On 23 March this year the two men who were then our novices, Br Damian and Br Gabriel, professed their simple vows of obedience, stability and conversatio morum, which will last for three years. After professing the vows they received the monastic cowl, a sign of membership in the community and of their desire to clothe themselves even more in monastic virtue.
Obedience is fairly obvious in its significance, and by that vow the newly professed pledges his obedience to the current abbot and any successors that might be elected in the coming three years. The vow is a recognition that Christ works through the abbot for the ultimate good of the monk (even if that is not immediately apparent!). Stability is intimately related to obedience and involves a commitment not so much to the monastery as a place, but to the monastery as a community, one that lives under a rule and an abbot. Through this vow the monk commits himself not to flee when the going gets tough, as the Rule of St Benedict (RB) tells him it is bound to do (RB 58). By committing to stability the monk is allowing grace the time to work in him, through the various personalities of the community and its works, that he might grow in holiness. Both these vows are, in effect, an act of faith that in the monastery, the school of the Lord’s service (RB Prologue:45), the monk will find all that he needs to grow in grace by following Christ’s way of obedience and self-sacrificial love for others.
The third vow, conversatio morum or (loosely translated) “conversion of life”, is a broad vow that encompasses the two vows you were probably thinking were suspiciously absent if you are not familiar with the Benedictine tradition – poverty and chastity. This vow does not isolate these two elements of the religious vocation, but integrates them into the monk’s basic and general commitment to journey to salvation along the narrow way (cf Matt 7:14) of monastic life. Detachment from possessions and the sacrifice of intimate relationships with others are indispensable for the monastic journey. They are part of the larger category of “good deeds” (RB Prologue:22) necessary to dwell in God’s Kingdom. The vow involves a twofold conversion: a turning away from the ways of the world, and a turning to the ways of the monastic life and discipline. In the 16th-century prayerbook known as Lidley’s Prayers we find a prayer that could have come from the mouth of St Benedict himself, so well does it capture what the Benedictine monk asks of God in professing the vows:
Lord, for thy tender mercy’s sake, lay not our sins to our charge, but forgive that which is past, and give us grace to amend our sinful lives, to decline from sin and incline to virtue, that we may walk in a perfect heart before thee, now and evermore.

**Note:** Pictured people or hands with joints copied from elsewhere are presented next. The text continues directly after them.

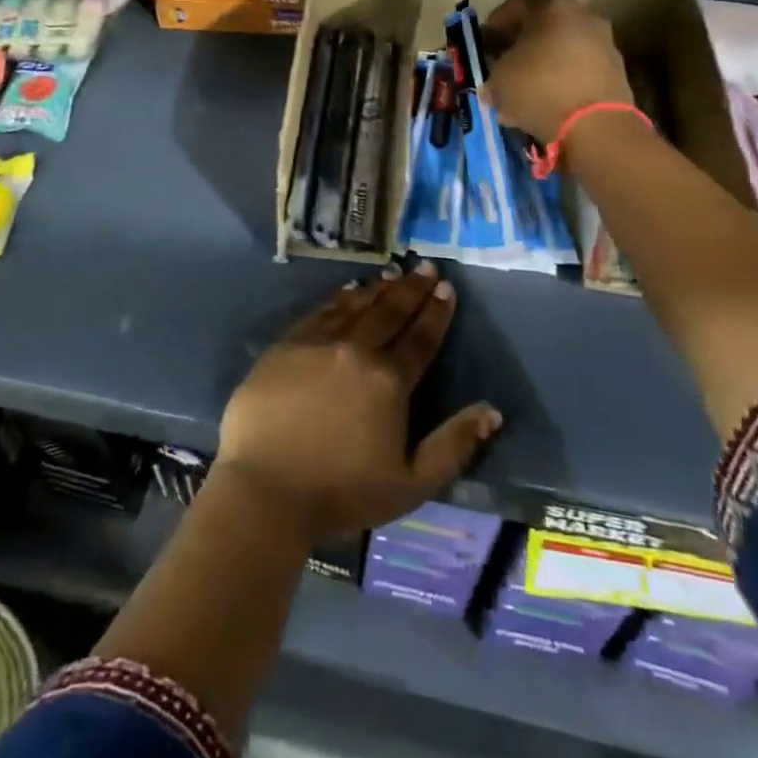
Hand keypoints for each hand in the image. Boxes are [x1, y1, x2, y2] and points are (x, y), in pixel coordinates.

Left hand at [214, 264, 501, 544]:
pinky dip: (339, 298)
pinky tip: (347, 291)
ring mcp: (318, 342)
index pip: (420, 338)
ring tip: (393, 274)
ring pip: (355, 306)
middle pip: (389, 312)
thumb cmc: (342, 492)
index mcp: (389, 381)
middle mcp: (356, 350)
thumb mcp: (411, 483)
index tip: (446, 287)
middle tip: (425, 266)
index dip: (436, 312)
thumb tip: (492, 411)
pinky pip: (320, 311)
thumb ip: (454, 445)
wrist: (266, 487)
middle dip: (411, 288)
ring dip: (377, 289)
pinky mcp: (287, 344)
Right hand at [481, 0, 632, 143]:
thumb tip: (495, 80)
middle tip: (506, 58)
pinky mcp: (617, 69)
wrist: (598, 126)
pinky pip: (581, 65)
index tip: (487, 39)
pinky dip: (564, 76)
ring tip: (526, 84)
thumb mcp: (499, 79)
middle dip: (524, 38)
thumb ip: (494, 70)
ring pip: (565, 43)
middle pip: (547, 20)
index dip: (499, 18)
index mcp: (551, 7)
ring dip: (545, 58)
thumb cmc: (540, 89)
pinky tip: (548, 99)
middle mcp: (583, 15)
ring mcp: (604, 41)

Of course, this is every Christian’s prayer! Perhaps we could say that the monk prays it with greater urgency as he grows in awareness of his neediness before God.
With Br Gabriel having been a teacher, and Br Damian having a MA in philosophy, our newly professed are well equipped for the next stage of their monastic journey as Junior monks. At present they are studying theology and philosophy with the Dominicans at Blackfriars, one of the Permanent Private Halls of Oxford University, as preparation for possible future ordination to the priesthood. When not studying they are often busy taming the gardens and wilds surrounding the monastery. Please pray for them as they continue their journey to the “loftier summits” (RB 73:9) to which God calls them.
When (the novice) is to be received he promises before all in the oratory stability, fidelity to monastic life and obedience…
Of this promise of his let him draw up a document in the name of the saints whose relics are there and of the abbot who is present…
let him place it with his own hand upon the altar… And from that day forward let him be counted as one of the community.